Whoever devised the next step, he or she has demonstrated an understanding of the surreal nature of existence, of story, of the essential psychology of story.  Coming across the mountainous span from the opposite direction on this essentially one-lane bridge is a gorilla.  Laurel attempts to warn Hardy.  "There's a gorilla."

Edgar Kennedy, a contemporary of Laurel and Hardy, had a trademark facial expression celebrated as "The slow burn."  Kennedy could steal a scene with his slow burn sense of events going wrong beyond belief.  Much as you admired Mr.

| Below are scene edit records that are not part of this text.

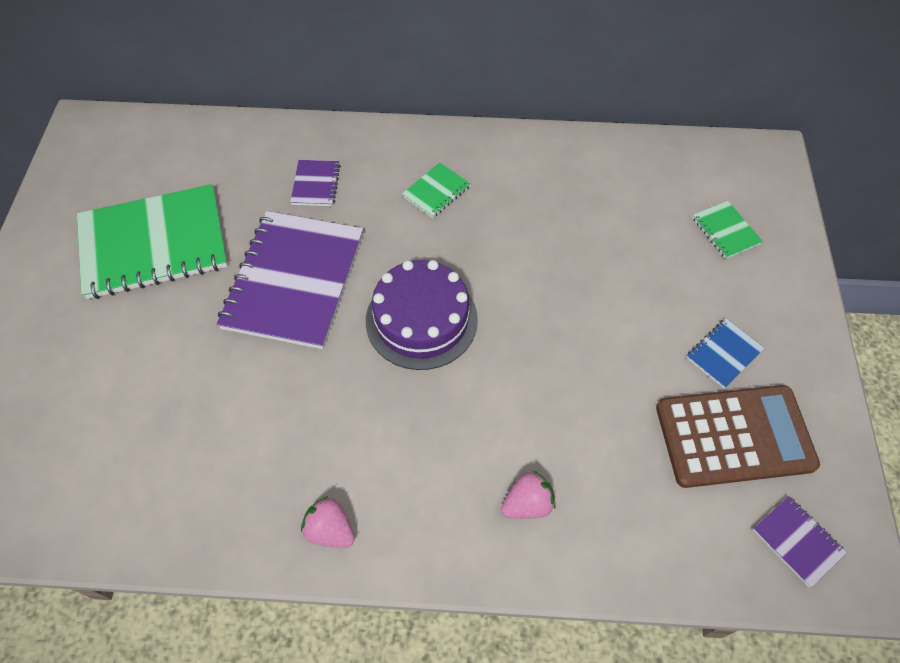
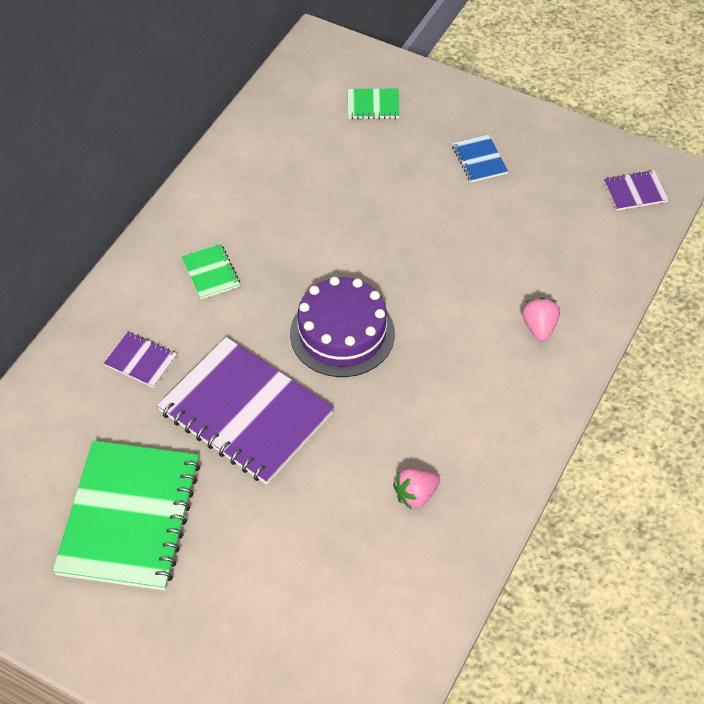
camera: 65 degrees left, 5 degrees down
(330, 530) = (501, 460): pink strawberry -> pink strawberry (415, 495)
(734, 436) = (546, 186): brown calculator -> none

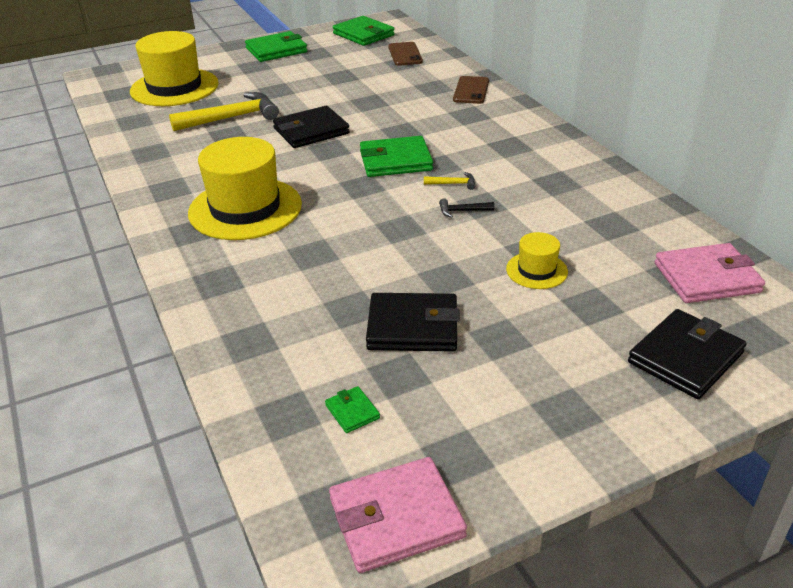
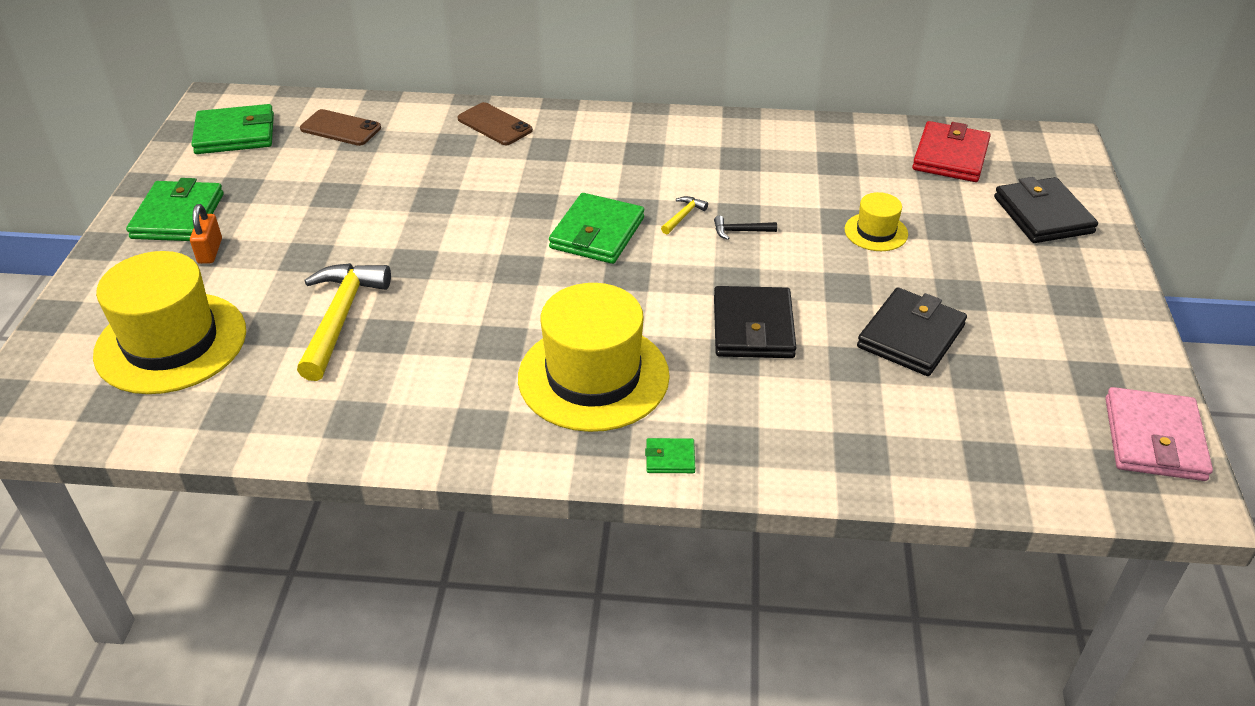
camera: 60 degrees left, 5 degrees up
(255, 68) = (210, 251): none -> orange padlock
(311, 131) = (457, 266): black wallet -> black wallet (753, 327)
(352, 412) = (1011, 418): green wallet -> green wallet (670, 458)
(462, 211) = (740, 231): black hammer -> black hammer turned 60 degrees clockwise
(706, 278) = (950, 156): pink wallet -> red wallet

Kennedy;s work, his facial registration of an existential cluster fuck was nothing to the inner anguish and world weariness of Oliver Hardy.

"There's,"  Hardy mocks, "a gorilla."

But there is in fact a gorilla.  In the manner of a serious opposing force, he has an agenda.  He causes things to happen, the sorts of things you might suppose a gorilla could cause to happen.  By this time, on levels beyond conscious levels, you are drawing on your own sense of experience in the world,on the plank bridges and whimsical rope and vine engineering, and of the considerable distance down, to the bottom of the gorge spanned by the bridge.

This, too, is story at its best, where the absurd, by its very absurdity, is no threat whatsoever to our concepts of the real and the imaginary.  Yet there are memories, social and of high personal nature, and tangible fears.  And there are triggered responses that send chills if not chills and adrenaline through our bloodstreams.  The absurd, exaggerated japery of two great performers and one unexpected gorilla send our senses into the spin of understanding, acceptance, and bonding rituals most of us experience every day and which some considerable number of us relate to on a first-name basis.

No book on fiction writing technique, including the two you've written and the one you're currently grappling with have suggested the need for your lead characters to encounter an adversarial gorilla at some point in your next story.  This is a matter you will do well to correct.